Je rentre à la maison/Vou para Casa (Ich geh' nach Hause), 2001, Manoel de Oliveira

Manoel de Oliveira
The Music of Vanished Things

November 13 to 30, 2015

When Manoel de Oliveira died in the spring of this year, he was busy preparing a new project. What else would one be doing at the age of 106 besides simply making another film? Especially if one's career only got started at an age when most people are retiring...
 
However, De Oliveira was an icon not only because of his age. His work is rich in connections to the history and literature of his Portuguese homeland, and it marked one of those unique and often baffling positions in modern cinema that the European film industry has tolerated less and less over the past 30 years. With his debut feature from 1942, De Oliveira was one of the first to represent this kind of cinema – and he will also have been one of the last.
 
For Manoel De Oliveira, born in Porto in 1908, things happened a little differently than in most other directing careers. His first film, a silent study from 1931, was a thoughtful portrait of his hometown and its river (Douro Faina Fluvial), but it took until his third feature in the early 1970s, O Passado e o Presente, that he began to regularly produce full-length works. In the intervening four decades, he was mainly an "amateur" – his central occupation was the family business while he also cultivated hobbies such as auto racing. Added to this was the Salazar regime, which De Oliveira did not want to involve himself with more than was necessary. As a member of the elite, a dandy and a Catholic-conservative modernist, he found the local fascists suspect and reprehensible. Like the short film A Caça (1963), his first two features – the proto-neorealistic children's fable Aniki Bóbó (1942) and the colorful passion play Acto da Primavera (1963) – can be read as critiques of this state and its cinematic self-portraits.
 
When he achieved his international breakthrough with the ironic adaptation of Camilo Castelo Branco's classic, Amor de Perdição (1979), Manoel de Oliveira was about 70 years old. Not long after, he began to be honored for his life's work – with the assumption that he would probably soon pass away. It seems that he, himself, didn’t expect to live very long, because by 1982 he had already created his cinematic will and testament, Visita ou Memórias e Confissões, that he insisted be shown only after his death (it premiered in May 2015 at the Cannes Film Festival). In the 1990s, however, he found a producer, Paulo Branco, who would transform De Oliveira into an international “institution”, enabling him to make a new movie almost every year – often featuring major stars such as Catherine Deneuve, Michel Piccoli, Marcello Mastroianni, Irene Papas and John Malkovich.
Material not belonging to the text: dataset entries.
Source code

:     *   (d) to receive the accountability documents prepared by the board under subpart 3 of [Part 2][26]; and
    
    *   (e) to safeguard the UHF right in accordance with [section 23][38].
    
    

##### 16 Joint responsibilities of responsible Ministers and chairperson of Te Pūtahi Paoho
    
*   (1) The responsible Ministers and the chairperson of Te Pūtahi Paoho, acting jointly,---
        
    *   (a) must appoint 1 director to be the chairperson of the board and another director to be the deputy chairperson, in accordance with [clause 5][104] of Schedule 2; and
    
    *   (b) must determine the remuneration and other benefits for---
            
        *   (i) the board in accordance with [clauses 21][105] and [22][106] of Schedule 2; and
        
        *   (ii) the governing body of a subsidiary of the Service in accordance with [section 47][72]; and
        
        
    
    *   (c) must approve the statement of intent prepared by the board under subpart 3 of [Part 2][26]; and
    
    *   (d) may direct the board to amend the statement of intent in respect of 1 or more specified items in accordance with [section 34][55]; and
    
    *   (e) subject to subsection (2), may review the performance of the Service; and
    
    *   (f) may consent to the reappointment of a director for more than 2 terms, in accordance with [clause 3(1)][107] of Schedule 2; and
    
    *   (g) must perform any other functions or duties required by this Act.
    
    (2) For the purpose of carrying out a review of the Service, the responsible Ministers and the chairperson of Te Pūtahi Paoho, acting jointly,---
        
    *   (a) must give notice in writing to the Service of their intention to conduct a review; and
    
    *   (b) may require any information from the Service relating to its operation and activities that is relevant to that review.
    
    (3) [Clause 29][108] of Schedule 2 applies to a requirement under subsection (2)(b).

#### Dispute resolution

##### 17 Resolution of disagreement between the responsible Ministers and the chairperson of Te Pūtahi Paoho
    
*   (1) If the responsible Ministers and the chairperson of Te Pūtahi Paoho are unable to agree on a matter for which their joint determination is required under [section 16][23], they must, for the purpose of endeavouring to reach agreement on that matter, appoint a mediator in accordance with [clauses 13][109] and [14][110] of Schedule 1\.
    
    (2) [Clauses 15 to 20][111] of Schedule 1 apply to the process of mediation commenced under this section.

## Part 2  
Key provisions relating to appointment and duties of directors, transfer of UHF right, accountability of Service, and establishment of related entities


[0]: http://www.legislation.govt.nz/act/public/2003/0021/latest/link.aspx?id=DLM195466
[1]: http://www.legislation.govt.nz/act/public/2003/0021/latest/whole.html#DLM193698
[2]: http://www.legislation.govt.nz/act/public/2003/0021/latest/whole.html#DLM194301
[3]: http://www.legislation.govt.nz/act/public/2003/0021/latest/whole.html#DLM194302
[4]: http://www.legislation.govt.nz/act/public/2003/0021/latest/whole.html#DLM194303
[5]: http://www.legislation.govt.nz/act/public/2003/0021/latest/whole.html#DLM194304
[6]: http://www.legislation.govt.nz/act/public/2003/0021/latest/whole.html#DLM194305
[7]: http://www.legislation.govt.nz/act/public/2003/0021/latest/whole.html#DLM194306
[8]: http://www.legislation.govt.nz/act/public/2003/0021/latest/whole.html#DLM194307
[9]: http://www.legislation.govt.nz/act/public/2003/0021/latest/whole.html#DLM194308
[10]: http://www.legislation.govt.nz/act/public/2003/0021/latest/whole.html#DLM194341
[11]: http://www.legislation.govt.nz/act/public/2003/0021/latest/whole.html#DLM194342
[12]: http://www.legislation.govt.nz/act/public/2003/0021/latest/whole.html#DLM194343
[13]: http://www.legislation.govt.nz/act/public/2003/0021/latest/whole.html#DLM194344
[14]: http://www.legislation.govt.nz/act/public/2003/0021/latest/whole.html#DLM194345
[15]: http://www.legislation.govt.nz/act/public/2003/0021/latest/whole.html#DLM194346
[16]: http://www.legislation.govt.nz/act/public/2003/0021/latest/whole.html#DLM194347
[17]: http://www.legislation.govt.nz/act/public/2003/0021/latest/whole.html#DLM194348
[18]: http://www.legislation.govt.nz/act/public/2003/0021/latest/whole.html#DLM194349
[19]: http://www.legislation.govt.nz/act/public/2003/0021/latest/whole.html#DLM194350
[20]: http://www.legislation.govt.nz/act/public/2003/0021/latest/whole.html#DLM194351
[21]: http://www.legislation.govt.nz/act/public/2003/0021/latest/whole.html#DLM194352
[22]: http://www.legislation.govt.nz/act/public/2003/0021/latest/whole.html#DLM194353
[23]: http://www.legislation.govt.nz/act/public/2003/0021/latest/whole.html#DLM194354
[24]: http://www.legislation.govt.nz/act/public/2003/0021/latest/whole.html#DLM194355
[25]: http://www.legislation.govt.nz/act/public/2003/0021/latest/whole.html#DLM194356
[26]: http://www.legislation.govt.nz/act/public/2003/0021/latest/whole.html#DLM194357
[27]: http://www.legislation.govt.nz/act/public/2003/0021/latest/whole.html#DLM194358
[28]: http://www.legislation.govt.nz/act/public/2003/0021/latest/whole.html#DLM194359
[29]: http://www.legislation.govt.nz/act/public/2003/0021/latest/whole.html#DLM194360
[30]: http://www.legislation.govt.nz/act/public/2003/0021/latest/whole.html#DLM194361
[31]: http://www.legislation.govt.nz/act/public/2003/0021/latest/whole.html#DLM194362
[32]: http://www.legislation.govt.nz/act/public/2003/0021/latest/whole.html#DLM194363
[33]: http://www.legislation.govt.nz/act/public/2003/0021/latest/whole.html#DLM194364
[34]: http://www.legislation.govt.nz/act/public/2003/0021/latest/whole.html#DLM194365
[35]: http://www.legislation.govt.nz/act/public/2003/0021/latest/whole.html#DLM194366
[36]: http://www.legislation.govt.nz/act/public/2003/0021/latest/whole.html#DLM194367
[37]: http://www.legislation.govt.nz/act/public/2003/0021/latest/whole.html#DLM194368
And the director grew as possibilities grew around him. As his composer once said: For De Oliveira each film must offer something new – an experiment, a new beginning, an adventure. Which is also why his works cannot be reduced to a common denominator. In his films one can find mighty melodramas like Francisca or Vale Abraão, as well as cryptic-crafty comedies (Je rentre à la maison, Singularidades de uma Rapariga Loura), poetic essays (Porto da Minha Infância) and cinephile games (Belle toujours). The soundings of his own position in the world (Viagem ao Princípio do Mundo) are juxtaposed with musings on the fate of Portugal („Non“, ou A vã Glória de Mandar) – where Portugal for him represented the old world: Europe. He also loved to change style and intonation, mood and bearing, often right in the middle of a film. With De Oliveira one must always be prepared for anything, and should never assume where the journey might end.
 
Manoel de Oliveira was an exception, a deviation beyond compare: always both old and young at the same time, a citizen of a lost era and of one yet to come. "In life, a loss always means a new beginning. Art is then no more than the 'music of vanished things.'"
 
The homage to Manoel de Oliveira is a joint venture between the Film Museum and the Viennale and has been organized with the generous support of the Cinemateca Portuguesa. Filmmaker Pedro Costa was invited by the Viennale to select films from De Oliveira's vast oeuvre. After the festival, these are also shown at the Film Museum, complimented by several additional works. In total, the exhibition will screen 25 short and feature-length films. On November 13 and 14, José Manuel Costa, Director of the Cinemateca Portuguesa, will speak at the Filmmuseum, discussing and introducing several films by De Oliveira.